■ **PROMPT A**: Retype the Russian Words Clusters description word for word, from "# Russian Words" up to and including "a same stem.".
■ **PROMPT B**: Write what comes next in the Russian Words Clusters description, picking up right after its last line.

■ **GIVEN TEXT**:
————

Metadata-Version: 2.1
Name: RussianWordsClusters
Version: 0.0.10
Summary: Clustering russian words by multiple criterias
Home-page: https://github.com/StorkST/RussianWordsClusters/
Author: Vincent Charrade
Author-email: vchd@pm.me
License: UNKNOWN
Platform: UNKNOWN
Classifier: Programming Language :: Python :: 3
Classifier: License :: OSI Approved :: MIT License
Classifier: Operating System :: OS Independent
Description-Content-Type: text/markdown

# Russian Words Clusters

Russian Words Clusters offers a way to cluster russian words by criterias (by a common stem, by the closeness of vowels or consonants).

For now it supports verbs but was not built for clusterings words that may have different suffixes, as would be a noun and an adjective of a same stem.

It offers options:
  - to merge clusters built on different criterias
  - to input words pairs, useful for clustering verbs and their aspects

The clustering algorithm can be used either with the CLI or with the class's methods.

## Simple example: clustering verbs by stem and vowel transformation

Content of `file1`:
```
выстрелить
отличать
застрелить
отличить
```

`python3.8 clustering.py --input file1 --criterias STEM TRANS --merge`
```
выстрелить
застрелить
отличать
отличить
```

## Usage

#### CLI
The CLI `clustering.py` offers the possibility to cluster words and words pairs.

————

■ **INPUT DATA**:

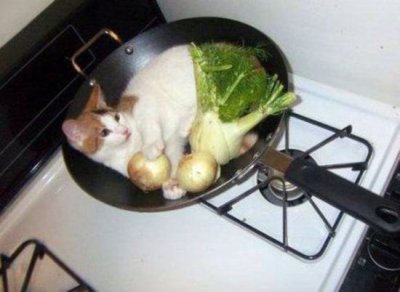
Identify the location of aluminum piece of handle. Image resolution: width=400 pixels, height=292 pixels. (269, 157).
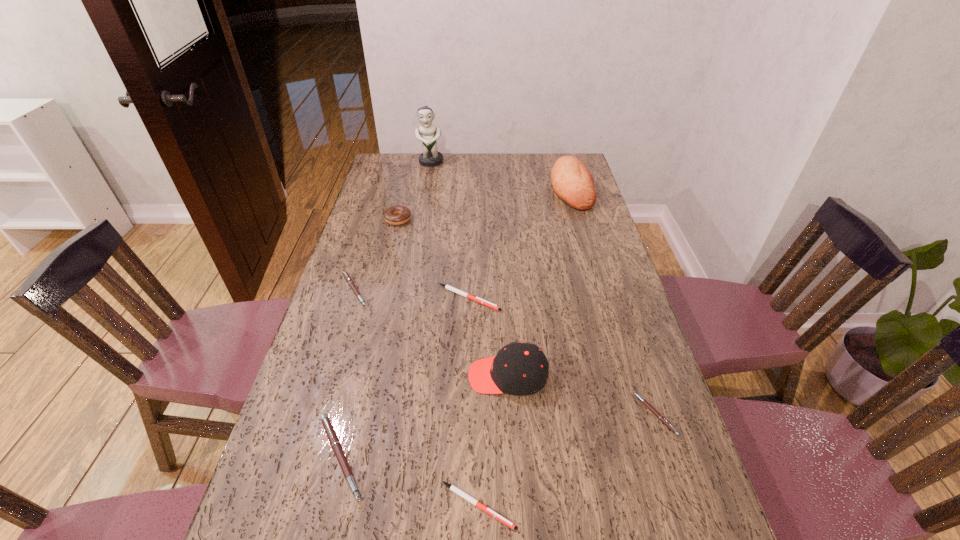
You are a GUI agent. You are given a task and a screenshot of the screen. Output one action in this format:
    pyautogui.click(x=<x>, y=<y>)
    Task: Click on the rightmost pen
    This screenshot has height=540, width=960.
    Given the screenshot: What is the action you would take?
    pyautogui.click(x=651, y=408)

What are the coordinates of `the rightmost pink pen` in the screenshot? It's located at (651, 408).

The height and width of the screenshot is (540, 960). I want to click on the nearer white pen, so click(x=456, y=490).

The width and height of the screenshot is (960, 540). I want to click on free space located 0.070m on the front-facing side of the green figurine, so click(x=428, y=177).

You are a GUI agent. You are given a task and a screenshot of the screen. Output one action in this format:
    pyautogui.click(x=<x>, y=<y>)
    Task: Click on the blank area located on the left of the bread
    The height and width of the screenshot is (540, 960).
    Given the screenshot: What is the action you would take?
    pyautogui.click(x=480, y=188)

At what (x,y) coordinates should I click in order to perform the action: click on free space located on the front-facing side of the cap. Please return your answer as a coordinate pair (x, y). Looking at the image, I should click on (421, 376).

Find the location of a particular element. The width and height of the screenshot is (960, 540). vacant space located 0.320m on the front-facing side of the cap is located at coordinates (342, 376).

I want to click on blank area located on the front-facing side of the cap, so click(323, 376).

At what (x,y) coordinates should I click in order to perform the action: click on blank area located on the back of the doughnut. Please return your answer as a coordinate pair (x, y). The height and width of the screenshot is (540, 960). Looking at the image, I should click on (407, 181).

The width and height of the screenshot is (960, 540). I want to click on free region located 0.400m at the nib of the biggest pink pen, so click(x=554, y=457).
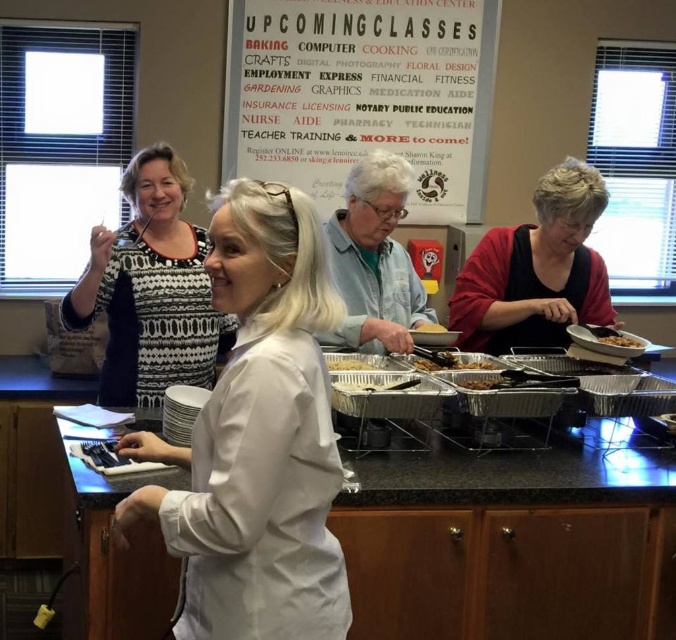
What do you see at coordinates (452, 362) in the screenshot? I see `shiny metallic tray at center` at bounding box center [452, 362].

Where is `shiny metallic tray at center`? The height and width of the screenshot is (640, 676). shiny metallic tray at center is located at coordinates (452, 362).

Does point (443, 365) come in front of point (324, 358)?

No.

Locate an element on the screen. The height and width of the screenshot is (640, 676). shiny metallic tray at center is located at coordinates (452, 362).

Is black granite counter at center further to the viewer compared to patterned fabric sweater at upper left?

That is False.

Is black granite counter at center taller than patterned fabric sweater at upper left?

Incorrect, black granite counter at center's height is not larger of patterned fabric sweater at upper left's.

In order to click on black granite counter at center in this screenshot , I will do click(504, 536).

You are a GUI agent. You are given a task and a screenshot of the screen. Output one action in this format:
    pyautogui.click(x=<x>, y=<y>)
    Task: Click on the black granite counter at center
    The height and width of the screenshot is (640, 676).
    Given the screenshot: What is the action you would take?
    pyautogui.click(x=504, y=536)

What do you see at coordinates (504, 536) in the screenshot?
I see `black granite counter at center` at bounding box center [504, 536].

Is point (656, 452) farther from camera compared to point (333, 365)?

No, it is not.

Does point (122, 588) lie behind point (327, 358)?

No.

Locate an element on the screen. black granite counter at center is located at coordinates (504, 536).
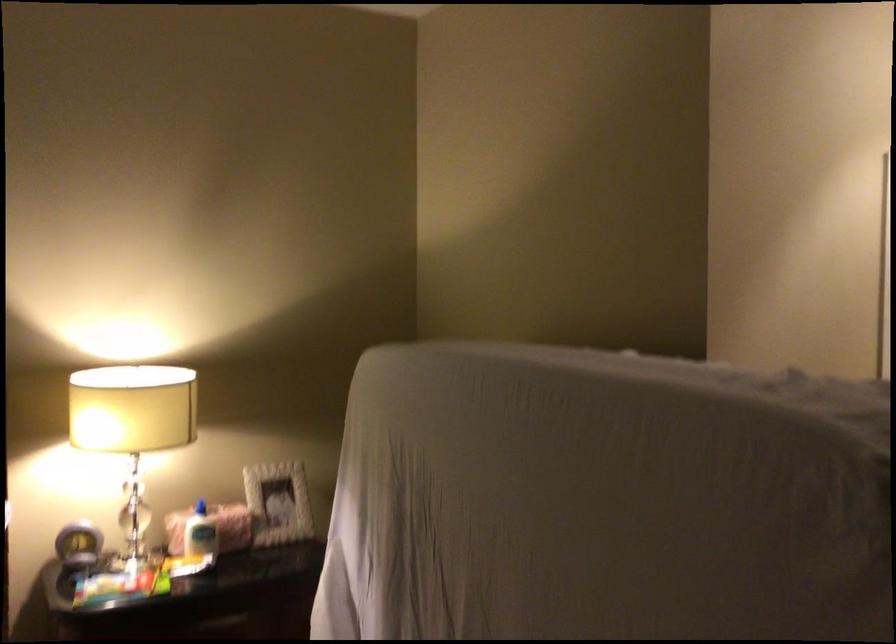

————

■ **WRITTEN REPLY A**:
# Russian Words Clusters

Russian Words Clusters offers a way to cluster russian words by criterias (by a common stem, by the closeness of vowels or consonants).

For now it supports verbs but was not built for clusterings words that may have different suffixes, as would be a noun and an adjective of a same stem.

■ **WRITTEN REPLY B**:
#### Classes
Classes in `clustering.py` can be called to cluster words. As for usage examples, you can refer to the code in the Main part of `clustering.py`, or to the code contained in the `tests` folder.

Project has a pip package: https://pypi.org/project/russian-words-clusters/</br>
Once the package installed you can import classes into your Python code using `from russianwords.clustering import *`.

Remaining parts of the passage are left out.